> **DOCUMENT TEXT**:
##############################

Extension of the nuclear landscape to hyperheavy nuclei

The properties of hyperheavy nuclei and the extension of nuclear landscape to hyperheavy nuclei are extensively studied within covariant density functional theory. Axial reflection symmetric and reflection asymmetric relativistic Hartree-Bogoliubov (RHB) calculations are carried out. The role of triaxiality is studied within triaxial RHB and triaxial relativistic mean field + BCS frameworks. With increasing proton number beyond $Z\approx 130$ the transition from ellipsoidal-like nuclear shapes to toroidal ones takes place. The description of latter shapes requires the basis which is typically significantly larger than the one employed for the description of ellipsoidal-like shapes. Many hyperheavy nuclei with toroidal shapes are expected to be unstable toward multifragmentation. However, three islands of stability of spherical hyperheavy nuclei have been predicted for the first time in Afanasjev et al. [Phys. Lett. B 782, 533 (2018)]. Proton and neutron densities, charge radii, neutron skins, and underlying shell structure of the nuclei located in the centers of these islands have been investigated in detail. Large neutron shell gaps at $N=228,308,$ and 406 define approximate centers of these islands in neutron number. On the contrary, large proton gap appear only at $Z=154$ in the $(Z\approx 156,N\approx 310)$ island. As a result, this is the largest island of stability of spherical hyperheavy nuclei found in the calculations. The calculations indicate the stability of the nuclei in these islands with respect to octupole and triaxial distortions. The shape evolution of toroidal shapes along the fission path and the stability of such shapes with respect to fission have been studied. Fission barriers in neutron-rich superheavy nuclei are studied in triaxial RHB framework; the impact of triaxiality on the heights of fission barriers is substantial in some parts of this region. Based on the results obtained in the present work, the extension of nuclear landscape to hyperheavy nuclei is provided.

Figure 1

The dependence of total binding energy on the truncation of the basis and on the deformation of basis ${\beta }_0$ in the ${}^{208}\mathrm{Pb}$ and ${}^{466}156$ nuclei. Total binding energies are shown as a function of the ${\beta }_2$ values. Panels (a) and (b) show the dependence of total binding energies on the number of fermionic shells $N_F$ for the deformation of basis ${\beta }_0=0.5{\beta }_2$. Panels (c) and (d) show the dependence of total binding energies of hyperheavy ${}^{466}156$ nucleus on the deformation of basis ${\beta }_0$ for $N_F=20$ and $N_F=30$, respectively.

Figure 2

Neutron density distributions of the ${}^{466}156$ nucleus at the indicated ${\beta }_2$ values. They are plotted in the $yz$ plane at the position of the Gauss-Hermite integration points in the $x$ direction closest to zero. The density colormap starts at ${\rho }_n=0.005$ ${\mathrm{fm}}^3$ and shows the densities in ${\mathrm{fm}}^3$. Based on the results of axial RHB calculations for the lowest in energy solution obtained with $N_F=30$ [see Fig. 1]. Note that proton density (not shown here) is roughly half of the neutron one.

##############################

> **GIVEN ENTRIES**:
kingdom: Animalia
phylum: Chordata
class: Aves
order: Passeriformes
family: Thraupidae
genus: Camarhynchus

##############################

> **SET TASKS**:
a) Condense the paragraph of the hyperheavy nuclei text that begins "The properties of hyperheavy nuclei" into a bulleted list that keeps its main facts.
b) Continue the text on hyperheavy nuclei from where it stops.

> **OUTPUTS IN ORDER**:
a)
- Hyperheavy nuclei and the extension of the nuclear landscape to them are studied within covariant density functional theory.
- Axial reflection-symmetric and reflection-asymmetric RHB calculations are performed. Triaxiality is examined with triaxial RHB and triaxial relativistic mean field + BCS.
- Beyond Z ≈ 130, nuclear shapes shift from ellipsoidal-like to toroidal. Toroidal shapes need a much larger basis.
- Many toroidal hyperheavy nuclei are expected to be unstable toward multifragmentation.
- Three islands of stability of spherical hyperheavy nuclei, first predicted by Afanasjev et al. (2018), are examined. For the nuclei at their centers, the study covers proton and neutron densities, charge radii, neutron skins and shell structure.
- Large neutron shell gaps at N = 228, 308 and 406 set the approximate centers of these islands.
- A large proton gap appears only at Z = 154, in the (Z ≈ 156, N ≈ 310) island. This makes it the largest island found.
- Nuclei in these islands appear stable against octupole and triaxial distortions.
- Two further topics are covered: the evolution of toroidal shapes along the fission path and their stability against fission.
- Triaxial RHB calculations of fission barriers in neutron-rich superheavy nuclei show that triaxiality substantially affects barrier heights in parts of this region.
- From these results, an extension of the nuclear landscape to hyperheavy nuclei is provided.

b)
Figure 3

Proton ${\beta }_2$ values of the lowest in energy solutions of the $Z=140\text{–}180$ nuclei obtained in axial RHB calculations with $N_F$ = 20. The calculations cover the region between two-proton and two-neutron drip lines.

Figure 4

The evolution of proton and neutron densities with the transition from the ${}^{208}\mathrm{Pb}$ nucleus to the region of hyperheavy nuclei. The figure is based on the results of spherical RHB calculations; the employed CEDFs are indicated. The ${}^{368}138$, ${}^{466}156$, and ${}^{466}156$ nuclei are located in the centers of the islands of stability of spherical hyperheavy nuclei predicted in Ref. [15]. Note that it was verified that proton and neutron densities of the nuclei in these regions are very similar to the densities of above mentioned central nuclei. For comparison, the densities of spherical ${}^{208}\mathrm{Pb}$ and ${}^{292}120$ nuclei are presented. Note that latter nucleus is an example of substantial central depression in density distribution (see Ref. [39] for details).

Figure 5

Proton and neutron single-particle states at spherical shape in the ${}^{466}156$ nucleus determined with the indicated CEDFs in the calculations without pairing. Solid and dashed connecting lines are used for positive and negative parity states. Spherical gaps are indicated.

Figure 6

Two-neutron and two-proton separation energies for spherical nuclei located in the $(Z\approx 156,N\approx 310)$ region of stability of hyperheavy nuclei. They are obtained in the RHB calculations with the DD-PC1 functional. The lines are labeled by respective proton [panel (a)] and neutron [panel (b)] numbers.

Figure 7

The same as described in the caption of Fig. 5 but for the ${}^{366}138$ nucleus.

Figure 8

The same as described in the caption of Fig. 5 but for the ${}^{580}174$ nucleus.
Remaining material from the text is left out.